‘Incoherence, inconsistency, opacity’: Report reveals UK blunders in Iraq and Afghanistan

‘Incoherence, inconsistency, opacity’: Report reveals UK blunders in Iraq and Afghanistan
A new report by one of the world’s most authoritative think tanks shows the foolhardiness and indecision that plagued UK civilian and military leaders, as they plunged the country into the Afghanistan conflict, and most disastrously entered Iraq.

“Britain seems to have suffered a wider failure of the government system, with politicians, senior military officers and civil servants all playing their part,” wrote James de Waal for Chatham House, in a report examining British political-military relations between 2001 and 2010, through the conflicts in Afghanistan and Iraq.

Basing data on formal inquiries done by the government itself, de Waal concludes that while Prime Ministers Tony Blair and Gordon Brown may have had “good intentions,” there were no clear lines of divisions of responsibility between politicians and generals. In the end any policy depended on “the right people” being in charge in a particular department, not any robust structure.

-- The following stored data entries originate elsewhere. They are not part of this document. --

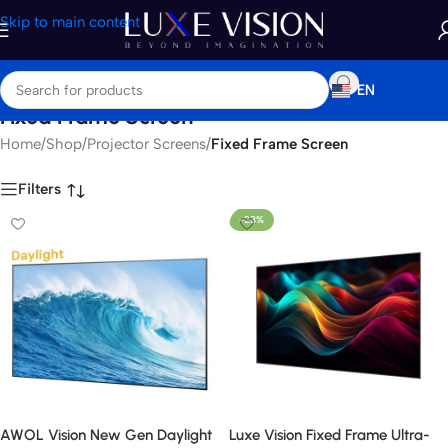
Skip to main content
EN
Fixed Frame Screen
Home
/
Shop
/
Projector Screens
/
Fixed Frame Screen
Filters
-23%
AWOL Vision New Gen Daylight
Luxe Vision Fixed Frame Ultra-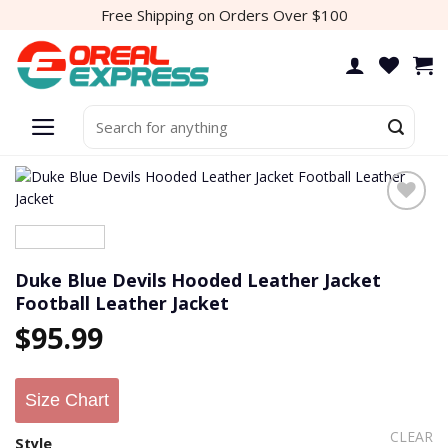
Skip
Free Shipping on Orders Over $100
to
content
Search
for:
Duke Blue Devils Hooded Leather Jacket
Football Leather Jacket
$
95.99
Size Chart
CLEAR
Style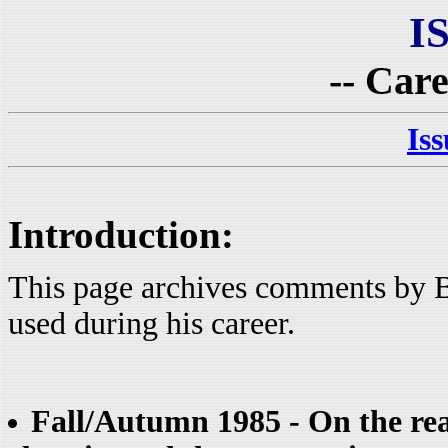
I
-- Care
Is
Introduction:
This page archives comments by B
used during his career.
Fall/Autumn 1985 - On the reas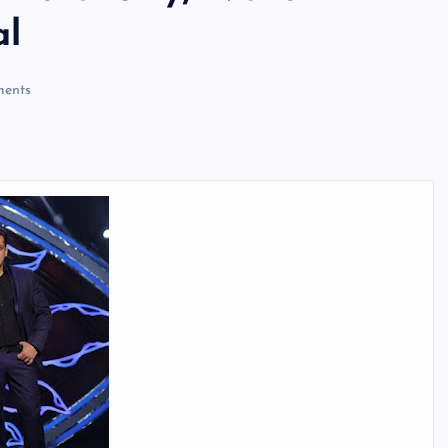
al
ents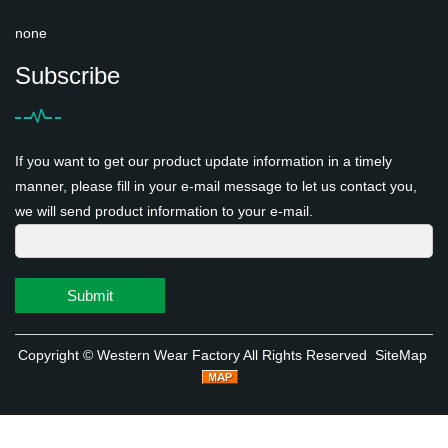
none
Subscribe
If you want to get our product update information in a timely
manner, please fill in your e-mail message to let us contact you,
we will send product information to your e-mail.
Submit
Copyright ©
Western Wear Factory
All Rights Reserved
SiteMap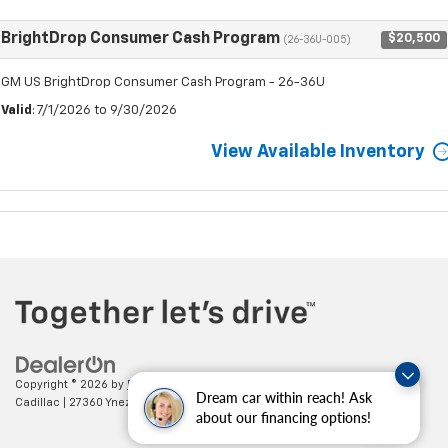
BrightDrop Consumer Cash Program
$20,500
(26-36U-005)
GM US BrightDrop Consumer Cash Program - 26-36U
Valid
: 7/1/2026 to 9/30/2026
View Available Inventory
Copyright © 2026
by
DealerOn
|
Sitemap
|
Privacy
| Paradise Chevrolet
Dream car within reach! Ask
Cadillac
|
27360 Ynez Road,
Temecula,
CA
92591
| Sales:
888-498-9281
about our financing options!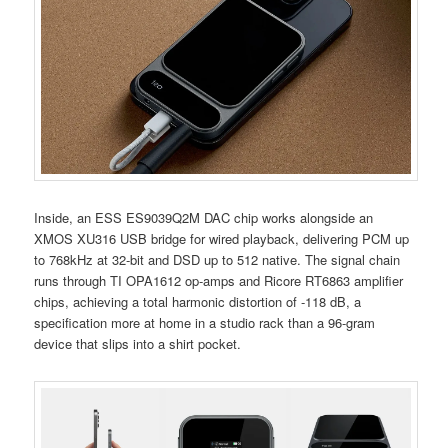
Inside, an ESS ES9039Q2M DAC chip works alongside an
XMOS XU316 USB bridge for wired playback, delivering PCM up
to 768kHz at 32-bit and DSD up to 512 native. The signal chain
runs through TI OPA1612 op-amps and Ricore RT6863 amplifier
chips, achieving a total harmonic distortion of -118 dB, a
specification more at home in a studio rack than a 96-gram
device that slips into a shirt pocket.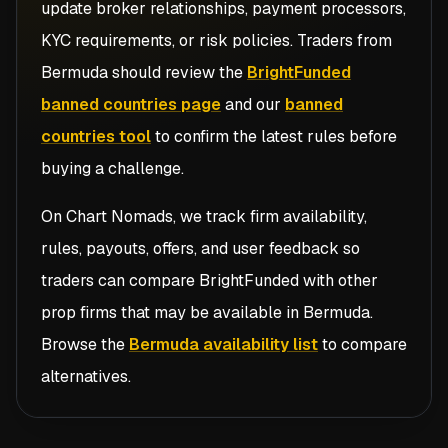
update broker relationships, payment processors,
KYC requirements, or risk policies. Traders from
Bermuda
should review the
BrightFunded
banned countries page
and our
banned
countries tool
to confirm the latest rules before
buying a challenge.
On Chart Nomads, we track firm availability,
rules, payouts, offers, and user feedback so
traders can compare
BrightFunded
with other
prop firms that may be available in
Bermuda
.
Browse the
Bermuda availability list
to compare
alternatives.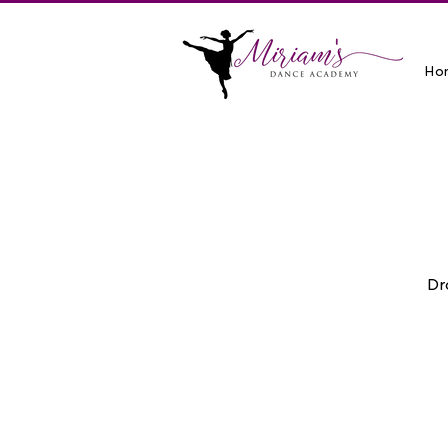
Ho
Dr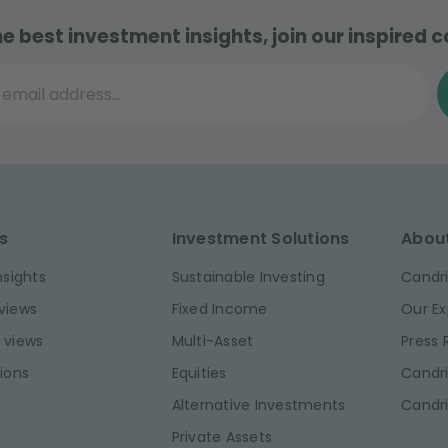
he best investment insights, join our inspired
il address...
s
Investment Solutions
Abou
nsights
Sustainable Investing
Candri
views
Fixed Income
Our Ex
 views
Multi-Asset
Press
ions
Equities
Candri
Alternative Investments
Candr
Private Assets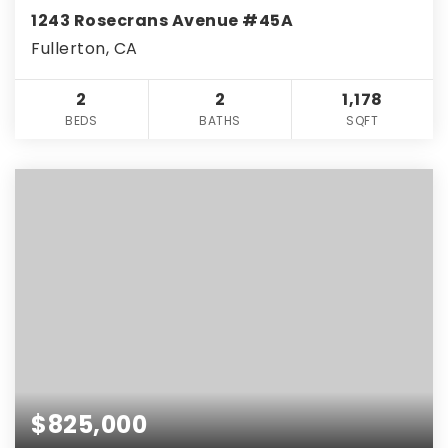
1243 Rosecrans Avenue #45A
Fullerton, CA
2
2
1,178
BEDS
BATHS
SQFT
$825,000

“There was no well-understood model for how ministers, senior military officers and civil servants should work together. All interpreted their roles in different ways, with effectiveness depending on the quality of individuals and the personal relationships between them,” claims de Waal.

In turn, all sides were more often worried about how their actions would play with the media, than with carrying out effective actions, as a “breakdown of trust” occurred between them.

“Politicians and civil servants did not wish to be accused of interfering with military planning, and so did little to ensure that military action supported political aims. They were also apprehensive of the close relationship between the armed forces and the media, and were therefore reluctant to challenge military opinion,” writes the author.

British Prime Minister Tony Blair meets troops as he arrives in Basra for a visit to British soldiers in Iraq 04 January 2004.(AFP Photo / Stephan Rousseau)

“For their part, some senior officers showed little appreciation of the political impact of military action.”

The “ad hoc” policy was in evidence from before the invasion in 2003, when the author says politicians rejected expert advice and thin evidence of Saddam Hussein’s  weapons of mass destruction, because they feared a backlash from the patriotic newspapers (who trumpeted the easy victory of the first Gulf War) and the “lobbying” army chiefs.

“Britain decided to make a ground force contribution to the invasion of Iraq, with implicit responsibility for post-war security in that country’s southern provinces, primarily because politicians feared they would have problems with the British army if it was left out, and that these problems would find their way into the media.”

On the other hand, military leaders apparently did not consult politicians when moving into the north of Helmand in Afghanistan in 2006, “radically changing” the nature of the war.

This was not a one-off.

“In 2009, Downing Street was not convinced of the military need to send reinforcements to Afghanistan, but agreed to do so because it wanted to prevent hostile press briefings by the military.”

Picture released by the British Defense Ministry shows soldiers from the RECCE and PATROLS Platoon, Fire Support Company of The 1st Battalion The Royal Welch Fusilers (1 RWF) mount heli borne Eagle VCP's (Vehicle Check Points) near the southern Iraqi City of Basra 02 July 2004.(AFP Photo / Mod)

In the end, 179 UK soldiers died in Iraq between 2003 and 2009, and thousands more were wounded. 446 have died in Afghanistan, where the UK still retains a force.

“Although in theory the British model could be flexible and fast-acting, it brought incoherence, inconsistency and opacity,” sums up the report. “Instead, the government should make its decision-making process on the use of force subject to a formal code, approved by parliament.”